The result should be the lines from the one holding "100 105 512" to the final line of the records below, repeated exactly and with no pictures.

Recorded data
=== Section Start ===

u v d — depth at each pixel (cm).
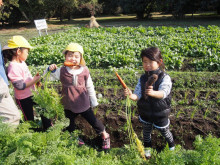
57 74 374
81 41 1167
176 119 449
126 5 2653
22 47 373
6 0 2195
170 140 365
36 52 920
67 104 376
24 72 385
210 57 834
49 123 421
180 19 2467
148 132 372
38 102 328
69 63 350
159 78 327
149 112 341
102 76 678
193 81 616
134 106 498
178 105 508
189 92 564
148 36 1219
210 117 453
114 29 1462
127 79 654
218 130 423
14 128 320
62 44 1145
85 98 379
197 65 799
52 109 327
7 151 280
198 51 895
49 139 282
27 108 409
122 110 492
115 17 3525
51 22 2952
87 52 904
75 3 2755
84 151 306
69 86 367
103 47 959
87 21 2998
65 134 315
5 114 355
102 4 3262
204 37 1126
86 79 381
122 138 445
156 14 3625
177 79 629
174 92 565
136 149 309
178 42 1023
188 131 427
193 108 489
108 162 270
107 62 850
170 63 808
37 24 1412
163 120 345
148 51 317
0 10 2214
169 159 254
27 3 2616
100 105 512
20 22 2997
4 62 375
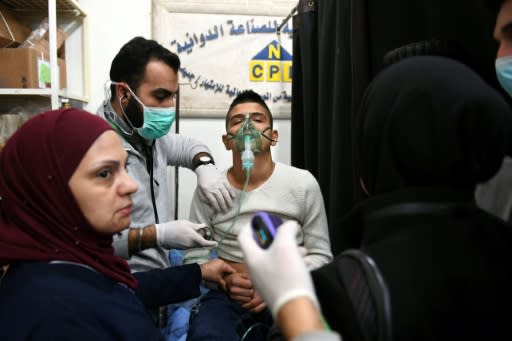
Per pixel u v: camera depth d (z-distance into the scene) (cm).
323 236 136
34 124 75
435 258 45
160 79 129
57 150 74
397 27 114
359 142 56
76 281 71
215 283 131
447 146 47
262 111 143
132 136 136
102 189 77
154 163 144
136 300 83
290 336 41
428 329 41
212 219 142
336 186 142
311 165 189
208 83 219
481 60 92
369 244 50
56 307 64
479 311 42
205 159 157
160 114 133
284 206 136
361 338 41
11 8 185
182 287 112
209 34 217
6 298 66
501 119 48
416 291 42
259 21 220
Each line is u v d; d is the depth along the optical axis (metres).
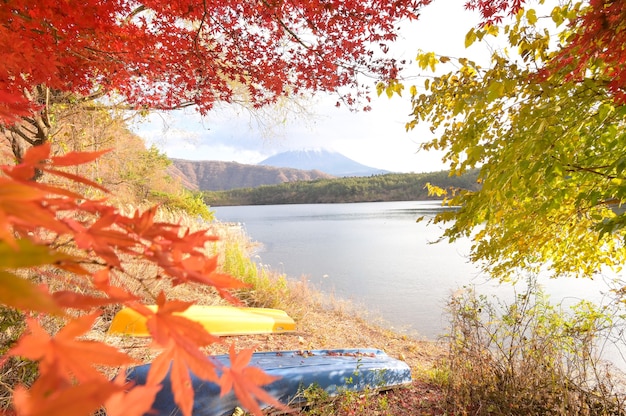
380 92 4.05
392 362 5.12
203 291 7.18
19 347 0.35
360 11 3.93
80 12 2.57
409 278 15.94
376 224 44.56
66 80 3.45
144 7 4.64
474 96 3.18
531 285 4.91
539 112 2.76
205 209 23.56
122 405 0.38
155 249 0.46
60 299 0.37
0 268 0.25
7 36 1.92
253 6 4.04
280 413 3.67
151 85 4.85
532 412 3.88
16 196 0.30
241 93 7.16
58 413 0.27
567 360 4.15
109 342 3.81
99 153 0.40
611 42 2.33
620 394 3.96
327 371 4.27
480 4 3.08
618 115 2.83
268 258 21.05
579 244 4.42
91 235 0.41
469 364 4.50
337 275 16.64
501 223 4.05
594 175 3.39
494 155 3.23
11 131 4.23
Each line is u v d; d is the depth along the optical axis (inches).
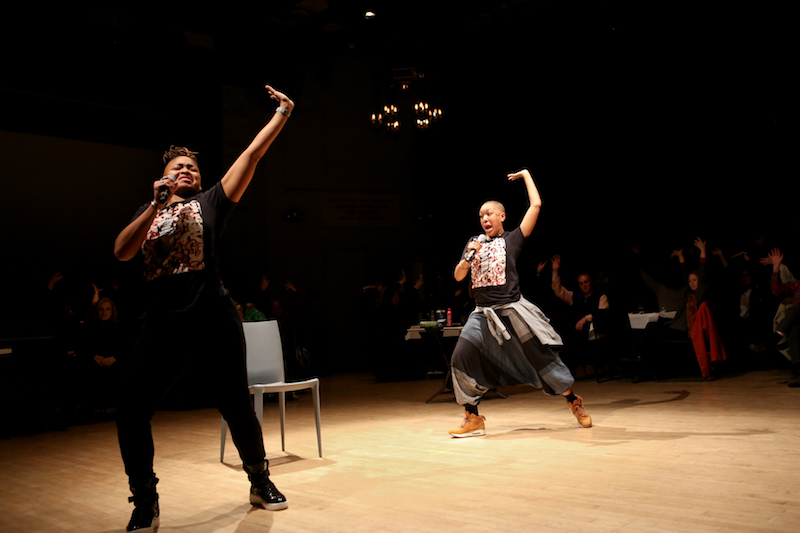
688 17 331.9
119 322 268.5
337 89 418.9
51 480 132.9
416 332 266.1
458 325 256.8
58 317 276.1
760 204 345.4
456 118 410.6
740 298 302.4
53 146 331.3
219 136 369.1
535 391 254.1
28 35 301.9
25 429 222.5
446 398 245.8
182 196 92.8
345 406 237.5
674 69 346.9
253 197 383.9
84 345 247.1
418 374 345.7
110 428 219.0
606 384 260.7
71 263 333.4
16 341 231.0
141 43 332.8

=== Section End ===

*Task output:*
100 105 512
20 22 2997
4 62 375
Per pixel u v: camera depth d (z-distance into the scene) (cm).
323 236 136
34 124 75
435 258 45
160 79 129
57 150 74
397 27 114
359 142 56
76 281 71
215 283 131
447 146 47
262 111 143
132 136 136
102 189 77
154 163 144
136 300 83
290 336 41
428 329 41
212 219 142
336 186 142
311 165 189
208 83 219
481 60 92
369 244 50
56 307 64
479 311 42
205 159 157
160 114 133
284 206 136
361 338 41
11 8 185
182 287 112
209 34 217
6 298 66
501 119 48
416 291 42
259 21 220
Each line is u v d; d is the depth along the optical axis (metres).
380 92 4.05
392 362 5.12
203 291 7.18
19 347 0.35
360 11 3.93
80 12 2.57
409 278 15.94
376 224 44.56
66 80 3.45
144 7 4.64
474 96 3.18
531 285 4.91
539 112 2.76
205 209 23.56
122 405 0.38
155 249 0.46
60 299 0.37
0 268 0.25
7 36 1.92
253 6 4.04
280 413 3.67
151 85 4.85
532 412 3.88
16 196 0.30
241 93 7.16
58 413 0.27
567 360 4.15
109 342 3.81
99 153 0.40
611 42 2.33
620 394 3.96
327 371 4.27
480 4 3.08
618 115 2.83
268 258 21.05
579 244 4.42
91 235 0.41
469 364 4.50
337 275 16.64
501 223 4.05
594 175 3.39
494 155 3.23
11 131 4.23
Each line is u v d; d is the depth along the optical axis (inches).
688 17 331.9
119 322 268.5
337 89 418.9
51 480 132.9
416 332 266.1
458 325 256.8
58 317 276.1
760 204 345.4
456 118 410.6
740 298 302.4
53 146 331.3
219 136 369.1
535 391 254.1
28 35 301.9
25 429 222.5
446 398 245.8
182 196 92.8
345 406 237.5
674 69 346.9
253 197 383.9
84 345 247.1
418 374 345.7
110 428 219.0
606 384 260.7
71 263 333.4
16 341 231.0
141 43 332.8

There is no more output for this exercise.